13. Entire Agreement. Employee agrees that this Agreement and the Employment Agreement constitute the complete agreement between the parties and that no other representations have been made by Company and that the terms hereof may not be modified except by a written instrument signed by Company and Employee.
14. Severability. In the event that any provision of this Agreement should be held to be void, voidable, or unenforceable, the remaining portions hereof shall remain in full force and effect, except that if the entire Release found in Section 4 is determined to be unenforceable, then Company’s promises made to Employee in Section 2(a) above shall be immediately null and void and any payments already paid shall be returned or reimbursed by Employee.
15. Interpretation Under State Law. This Agreement shall be construed under the laws of the State of Texas without regard to any conflict of laws provisions thereunder.
16. Headings. The headings used in this Agreement are inserted solely for convenience and shall not be used to interpret the meaning of this document.
17. Knowing and Voluntary.
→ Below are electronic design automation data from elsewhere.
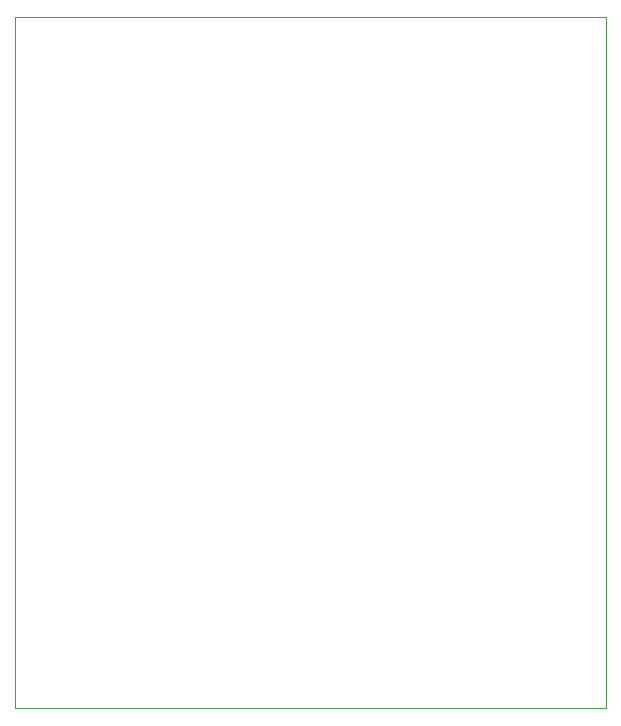
<source format=gbr>
%TF.GenerationSoftware,KiCad,Pcbnew,8.0.8*%
%TF.CreationDate,2025-04-01T12:31:35+02:00*%
%TF.ProjectId,reader,72656164-6572-42e6-9b69-6361645f7063,rev?*%
%TF.SameCoordinates,Original*%
%TF.FileFunction,Profile,NP*%
%FSLAX46Y46*%
G04 Gerber Fmt 4.6, Leading zero omitted, Abs format (unit mm)*
G04 Created by KiCad (PCBNEW 8.0.8) date 2025-04-01 12:31:35*
%MOMM*%
%LPD*%
G01*
G04 APERTURE LIST*
%TA.AperFunction,Profile*%
%ADD10C,0.050000*%
%TD*%
G04 APERTURE END LIST*
D10*
X182500000Y-84500000D02*
X182500000Y-86000000D01*
X132500000Y-86000000D02*
X182500000Y-86000000D01*
X132500000Y-27500000D02*
X132500000Y-86000000D01*
X182500000Y-27500000D02*
X132500000Y-27500000D01*
X182500000Y-84500000D02*
X182500000Y-27500000D01*
M02*

</source>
By signing below, Employee knowingly and voluntarily accepts this Agreement and does so of Employee’s own free will.
18. Section 409A. Notwithstanding anything in this Agreement to the contrary, the parties intend that this Agreement shall comply with Section 409A of the Internal Revenue Code of 1986, as amended, to the extent applicable, and this Agreement shall be interpreted in a manner consistent with such intent. Notwithstanding anything to the contrary, to the extent that any benefit under this Agreement is determined to be subject to Section 409A of the Code, in no event shall the Company or Partnership, or any of its and their affiliates, specifically including Energy Transfer LP, or any director, officer, employee, delegate, agent or representative thereof, be responsible for any tax, penalty or other liability arising from a violation of Section 409A.
[SIGNATURE PAGE FOLLOWS]
IN WITNESS WHEREOF, the parties, intending to be legally bound, have executed this Agreement effective as of the date set forth below.
USA COMPRESSION GP, LLC | |||||
/s/Micah Clint Green | |||||
Micah Clint Green | |||||
President & Chief Executive Officer | |||||
Dated: | 12/19/2024 | ||||
EMPLOYEE | |||||
/s/Sean Kimble | |||||
Sean Kimble | |||||
Dated: | 12/11/2024 |
Please return executed originals of this Agreement by regular mail to Christopher W. Porter, USA Compression Partners, 111 Congress Avenue, Suite 2400, Austin, Texas 78701.